Checking for differences in variance (run in pairs of sets per level):

var.test(subDose005$len, subDose010$len)

## 
##  F test to compare two variances
## 
## data:  subDose005$len and subDose010$len
## F = 1.0386, num df = 19, denom df = 19, p-value = 0.9351
## alternative hypothesis: true ratio of variances is not equal to 1
## 95 percent confidence interval:
##  0.4110751 2.6238736
## sample estimates:
## ratio of variances 
##           1.038561

var.test(subDose005$len, subDose020$len)

## 
##  F test to compare two variances
## 
## data:  subDose005$len and subDose020$len
## F = 1.4215, num df = 19, denom df = 19, p-value = 0.4505
## alternative hypothesis: true ratio of variances is not equal to 1
## 95 percent confidence interval:
##  0.5626393 3.5913009
## sample estimates:
## ratio of variances 
##           1.421481

var.test(subDose010$len, subDose020$len)

## 
##  F test to compare two variances
## 
## data:  subDose010$len and subDose020$len
## F = 1.3687, num df = 19, denom df = 19, p-value = 0.5005
## alternative hypothesis: true ratio of variances is not equal to 1
## 95 percent confidence interval:
##  0.5417489 3.4579584
## sample estimates:
## ratio of variances 
##           1.368702

Once again, all p-values are high and, in that case, there is no evidence of differences in the variances.

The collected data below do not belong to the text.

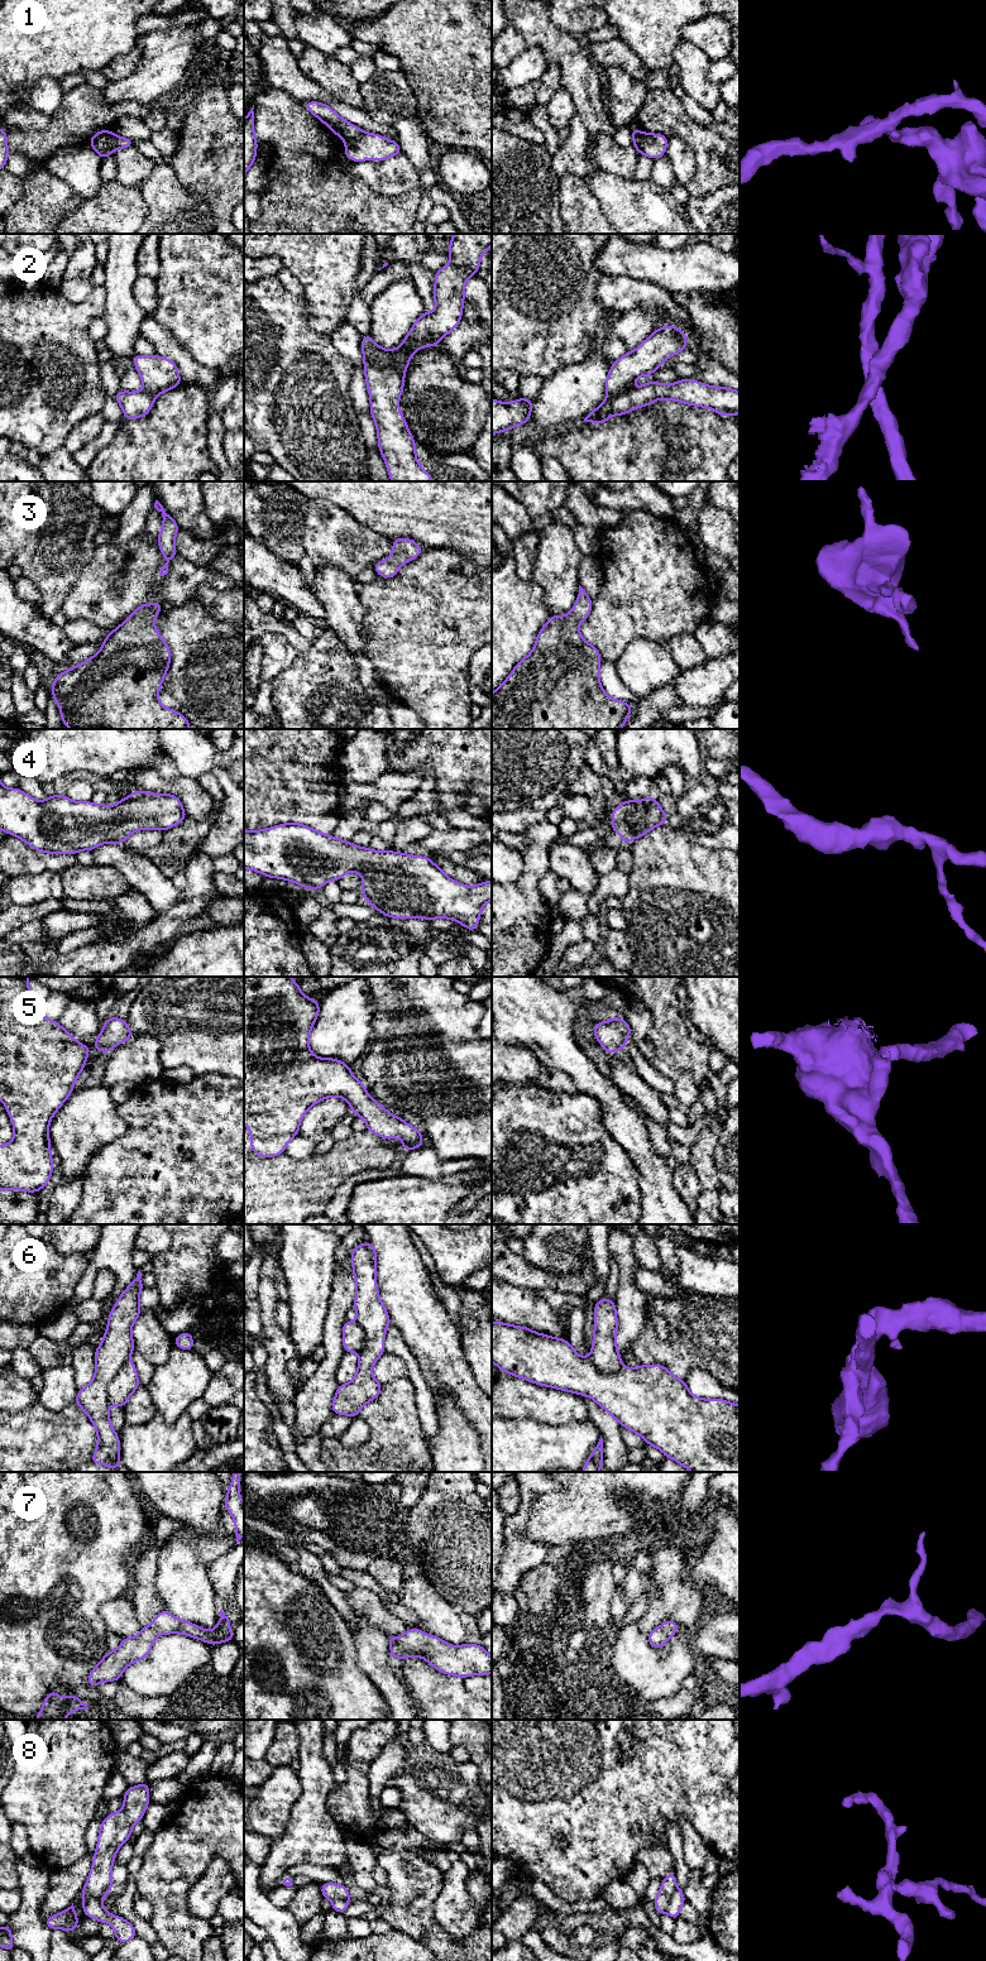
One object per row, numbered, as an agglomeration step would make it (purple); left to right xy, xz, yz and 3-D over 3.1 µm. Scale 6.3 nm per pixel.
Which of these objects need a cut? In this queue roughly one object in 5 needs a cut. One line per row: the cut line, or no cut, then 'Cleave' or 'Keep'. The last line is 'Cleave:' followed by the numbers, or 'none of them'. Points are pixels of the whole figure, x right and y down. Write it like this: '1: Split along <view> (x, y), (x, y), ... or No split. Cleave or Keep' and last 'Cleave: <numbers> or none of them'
1: Split along yz (642, 133), (641, 153). Cleave
2: Split along xz (391, 350), (391, 356), (403, 375). Cleave
3: No split. Keep
4: No split. Keep
5: No split. Keep
6: Split along xy (128, 1360), (108, 1385), (108, 1403). Cleave
7: No split. Keep
8: Split along yz (676, 1889), (666, 1912). Cleave
Cleave: 1, 2, 6, 8

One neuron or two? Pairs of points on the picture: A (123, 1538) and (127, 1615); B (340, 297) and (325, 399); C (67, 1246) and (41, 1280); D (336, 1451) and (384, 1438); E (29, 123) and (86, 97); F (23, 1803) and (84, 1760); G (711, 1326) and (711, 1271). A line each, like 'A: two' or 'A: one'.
A: two
B: two
C: two
D: one
E: two
F: one
G: two

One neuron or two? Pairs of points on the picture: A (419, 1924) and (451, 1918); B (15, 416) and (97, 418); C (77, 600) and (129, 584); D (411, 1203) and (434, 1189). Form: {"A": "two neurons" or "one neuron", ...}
{"A": "two neurons", "B": "two neurons", "C": "one neuron", "D": "one neuron"}

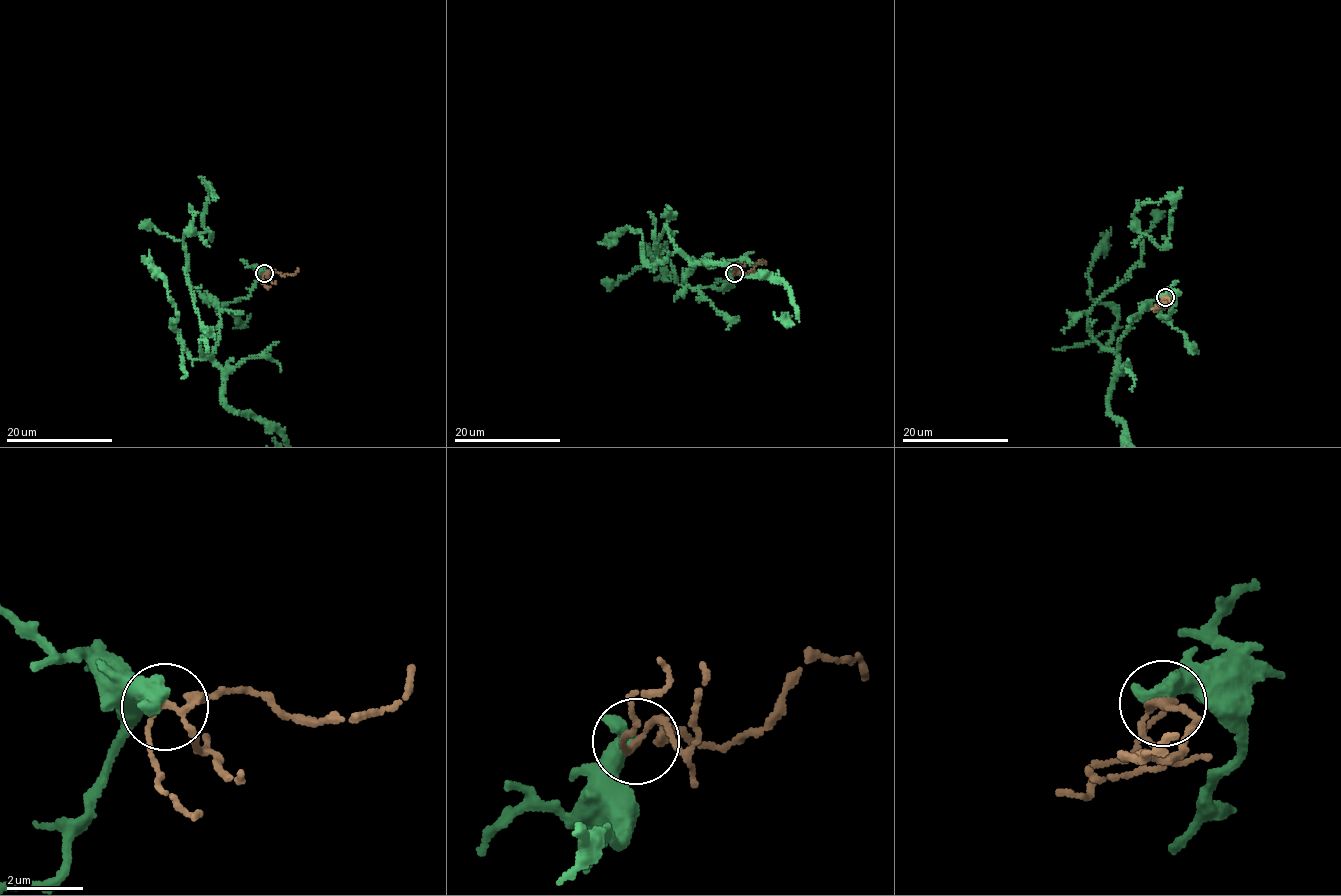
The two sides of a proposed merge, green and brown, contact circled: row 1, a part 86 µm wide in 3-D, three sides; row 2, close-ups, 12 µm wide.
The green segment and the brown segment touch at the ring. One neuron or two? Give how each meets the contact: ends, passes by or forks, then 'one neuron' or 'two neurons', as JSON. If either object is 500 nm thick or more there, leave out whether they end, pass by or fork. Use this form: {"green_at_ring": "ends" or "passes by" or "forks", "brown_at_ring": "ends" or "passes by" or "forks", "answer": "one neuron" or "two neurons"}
{"answer": "two neurons"}

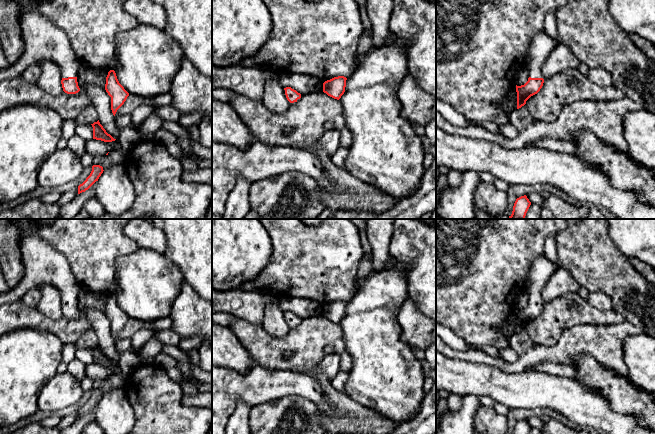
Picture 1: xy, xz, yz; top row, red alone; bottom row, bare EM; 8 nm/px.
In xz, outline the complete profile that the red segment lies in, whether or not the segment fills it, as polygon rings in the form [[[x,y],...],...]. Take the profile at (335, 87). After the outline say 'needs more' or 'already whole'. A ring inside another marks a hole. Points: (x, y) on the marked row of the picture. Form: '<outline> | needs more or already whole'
[[[344,76],[334,77],[323,83],[323,92],[328,96],[339,100],[345,92],[347,78]]] | already whole

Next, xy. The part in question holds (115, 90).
[[[110,70],[106,77],[105,90],[111,97],[111,110],[115,116],[117,110],[124,104],[129,93],[119,83],[114,70]]] | already whole

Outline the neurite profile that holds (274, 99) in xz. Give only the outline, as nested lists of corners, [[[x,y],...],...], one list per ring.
[[[263,68],[271,74],[277,74],[277,78],[267,79],[264,86],[262,103],[275,114],[285,114],[291,103],[287,100],[285,90],[279,82],[279,76],[283,73],[276,68]]]

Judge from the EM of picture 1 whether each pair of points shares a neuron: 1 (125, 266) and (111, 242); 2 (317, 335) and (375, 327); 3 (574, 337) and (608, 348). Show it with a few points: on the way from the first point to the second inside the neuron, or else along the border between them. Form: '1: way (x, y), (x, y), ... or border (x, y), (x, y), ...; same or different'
1: border (139, 246), (116, 258), (115, 279); different
2: border (338, 324), (342, 331), (345, 350); different
3: way (582, 339), (600, 341); same

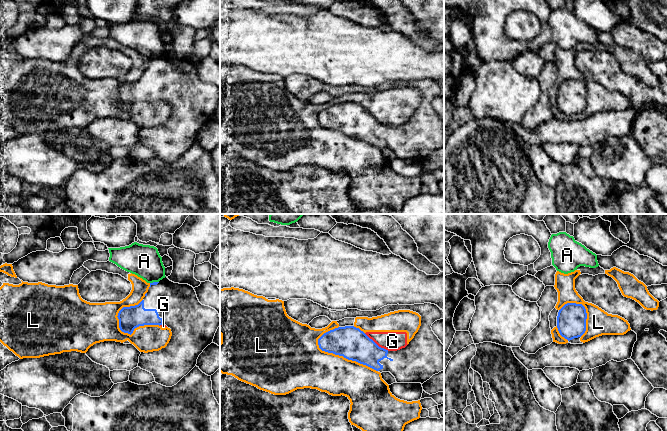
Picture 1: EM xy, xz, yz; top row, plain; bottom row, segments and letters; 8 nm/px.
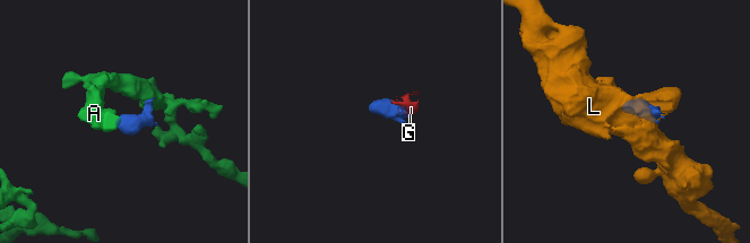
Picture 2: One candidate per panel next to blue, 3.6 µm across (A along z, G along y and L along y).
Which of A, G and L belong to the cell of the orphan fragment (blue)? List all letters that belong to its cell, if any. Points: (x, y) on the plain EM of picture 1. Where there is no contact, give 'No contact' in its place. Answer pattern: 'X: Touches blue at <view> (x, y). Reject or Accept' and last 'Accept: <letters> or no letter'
A: Touches blue at xy (154, 58). Reject
G: Touches blue at xz (375, 119). Reject
L: Touches blue at xz (344, 133). Reject
Accept: no letter

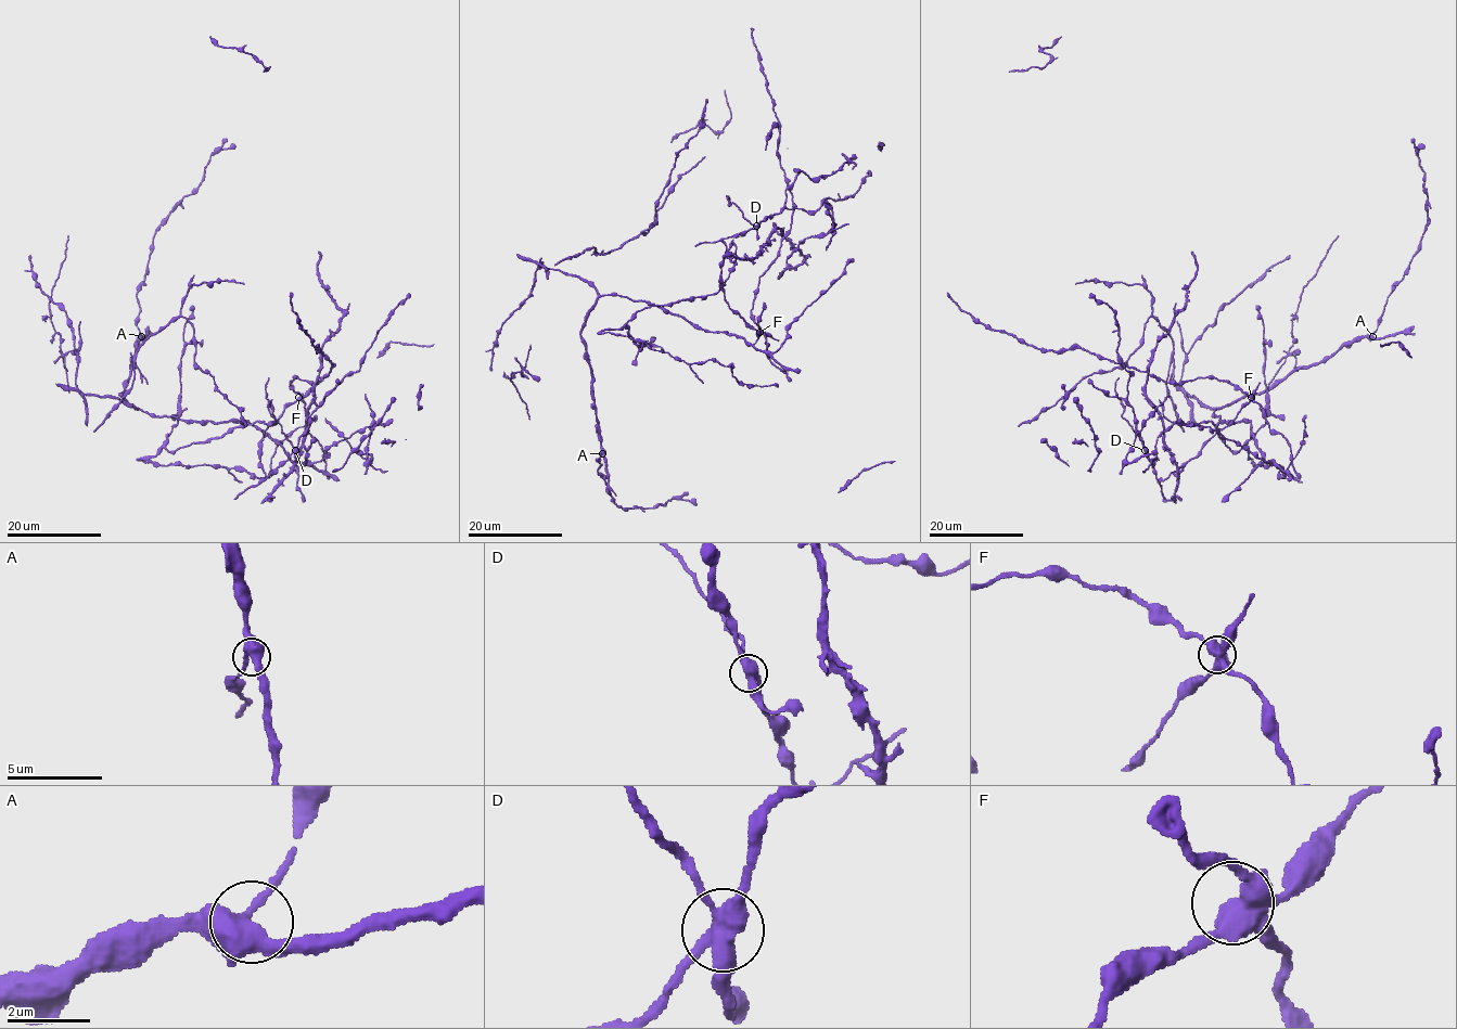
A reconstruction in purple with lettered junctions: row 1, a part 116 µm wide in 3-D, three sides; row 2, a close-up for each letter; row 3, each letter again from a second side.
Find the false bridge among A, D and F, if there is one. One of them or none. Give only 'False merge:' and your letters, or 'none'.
False merge: D

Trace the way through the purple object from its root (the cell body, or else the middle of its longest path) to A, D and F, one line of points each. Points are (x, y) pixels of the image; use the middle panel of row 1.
A: (732, 335), (699, 330), (682, 318), (644, 301), (602, 295), (580, 332), (591, 372), (591, 397), (602, 453)
D: (732, 335), (766, 350), (787, 373), (770, 361), (766, 337), (729, 307), (723, 288), (723, 240), (756, 226)
F: (732, 335), (740, 335), (755, 348), (766, 350), (785, 374), (770, 361), (766, 337), (759, 332)

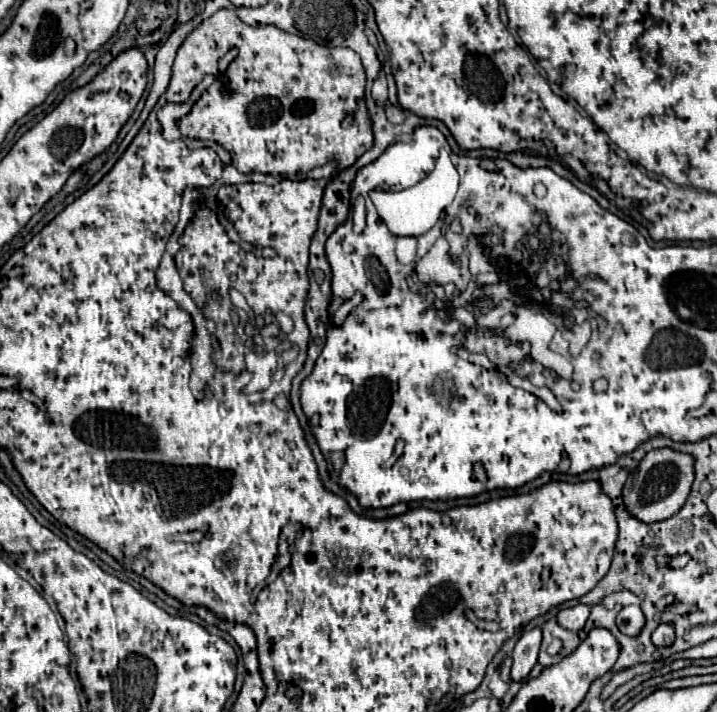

We will assume equal variances for the t tests.
The t tests will be run in pairs of sets per level:

t.test(subDose005$len, subDose010$len, paired = FALSE, var.equal = TRUE)

## 
##  Two Sample t-test
## 
## data:  subDose005$len and subDose010$len
## t = -6.4766, df = 38, p-value = 1.266e-07
## alternative hypothesis: true difference in means is not equal to 0
## 95 percent confidence interval:
##  -11.983748  -6.276252
## sample estimates:
## mean of x mean of y 
##    10.605    19.735

t.test(subDose005$len, subDose020$len, paired = FALSE, var.equal = TRUE)

## 
##  Two Sample t-test
## 
## data:  subDose005$len and subDose020$len
## t = -11.799, df = 38, p-value = 2.838e-14
## alternative hypothesis: true difference in means is not equal to 0
## 95 percent confidence interval:
##  -18.15352 -12.83648
## sample estimates:
## mean of x mean of y 
##    10.605    26.100

t.test(subDose010$len, subDose020$len, paired = FALSE, var.equal = TRUE)

## 
##  Two Sample t-test
## 
## data:  subDose010$len and subDose020$len
## t = -4.9005, df = 38, p-value = 1.811e-05
## alternative hypothesis: true difference in means is not equal to 0
## 95 percent confidence interval:
##  -8.994387 -3.735613
## sample estimates:
## mean of x mean of y 
##    19.735    26.100

Here, we can observe very low p-values for the t tests, and we can assume significant differences in the averages of the samples, meaning that we have high level of confidence to assume that the averages increase when the dose of Vitamin C also increase.

V. Conclusions

As general conclusions:

• We were able to observe that the factor that impacts the most on the lenght of tooth growth is the level of Vitamin C Dose. As the dose increase, the larger the tooth growth. This can be validated by the very low p-values detected in the t tests above.
  
• In the other hand, there is no evidence of the same impact generated by the Supplement Type (p-value = 0.06, too close to \(\alpha = 0.05\)).
  
• Concerning to the analysis, there were limitations on number of pages and tests to be used, which can be better developed in a future study.